Hummingbird Resources plc / Ticker: HUM / Index: AIM / Sector: Mining
21 October 2022
Hummingbird Resources plc
( "Hummingbird" or the "Company")
Q3 2022 Operational, Finance and Trading Update
Hummingbird Resources plc (AIM: HUM) provides an operational, finance and trading update for the third quarter to 30 September 2022 ("Q3 2022").
Operational Update
Mali, Yanfolila
§ Quarter production: Q3 2022 production of 16,827 ounces ("oz") of gold (Q2 2022: 20,013 oz)

━━━━━━

→ **Task item A**
According to the trading update, how many ounces of gold did Yanfolila produce in Q3 2022?
→ **Task item B**
Reproduce the trading update word for word from "Q3 2022 Operational, Finance" up to and including "2022: 20,013 oz)".
The listing that comes next is separate material, unrelated to the trading update.

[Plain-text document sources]
━━━━━━

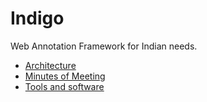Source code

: # Indigo
Web Annotation Framework for Indian needs. 

* [Architecture](https://github.com/janastu/Indigo/wiki/Architecture)
* [Minutes of Meeting](https://github.com/janastu/Indigo/wiki/Minutes-of-Meetings)
* [Tools and software](https://github.com/janastu/Indigo/wiki/Tools-and-Softwares---packages---Libraries)
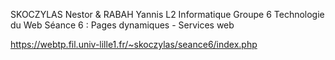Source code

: SKOCZYLAS Nestor & RABAH Yannis
L2 Informatique Groupe 6
Technologie du Web
Séance 6 : Pages dynamiques - Services web

https://webtp.fil.univ-lille1.fr/~skoczylas/seance6/index.php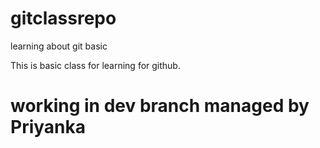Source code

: # gitclassrepo
learning about git basic

This is basic class for learning for github. 
# working in dev branch managed by Priyanka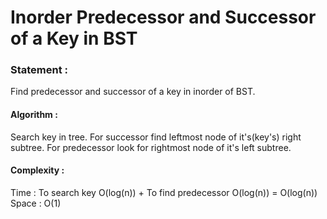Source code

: Inorder Predecessor and Successor of a Key in BST
=================================================

<h3>
Statement :
</h3>
Find predecessor and successor of a key in inorder of BST.

<h4>
Algorithm :
</h4>
Search key in tree. For successor find leftmost node of it's(key's) right subtree. For predecessor look for rightmost node of it's left subtree.

<h4>
Complexity :
</h4>
Time : To search key O(log(n)) + To find predecessor O(log(n)) = O(log(n)) <br>
Space : O(1)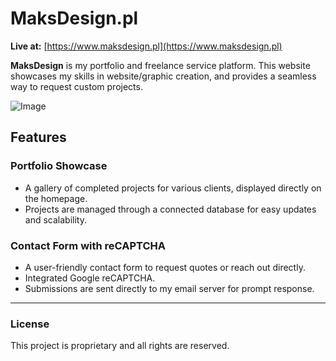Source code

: # MaksDesign.pl

**Live at:** [https://www.maksdesign.pl](https://www.maksdesign.pl)

**MaksDesign** is my portfolio and freelance service platform. This website showcases my skills in website/graphic creation, and provides a seamless way to request custom projects.

![Image](https://github.com/user-attachments/assets/9a94c164-c1a4-4bd4-afc5-c204d609cd36)

## Features

### Portfolio Showcase
- A gallery of completed projects for various clients, displayed directly on the homepage.
- Projects are managed through a connected database for easy updates and scalability.

### Contact Form with reCAPTCHA
- A user-friendly contact form to request quotes or reach out directly.
- Integrated Google reCAPTCHA.
- Submissions are sent directly to my email server for prompt response.

---

### License
This project is proprietary and all rights are reserved.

━━━━━━

→ **Your response A**
16,827 ounces of gold.

→ **Your response B**
Q3 2022 Operational, Finance and Trading Update
Hummingbird Resources plc (AIM: HUM) provides an operational, finance and trading update for the third quarter to 30 September 2022 ("Q3 2022").
Operational Update
Mali, Yanfolila
§ Quarter production: Q3 2022 production of 16,827 ounces ("oz") of gold (Q2 2022: 20,013 oz)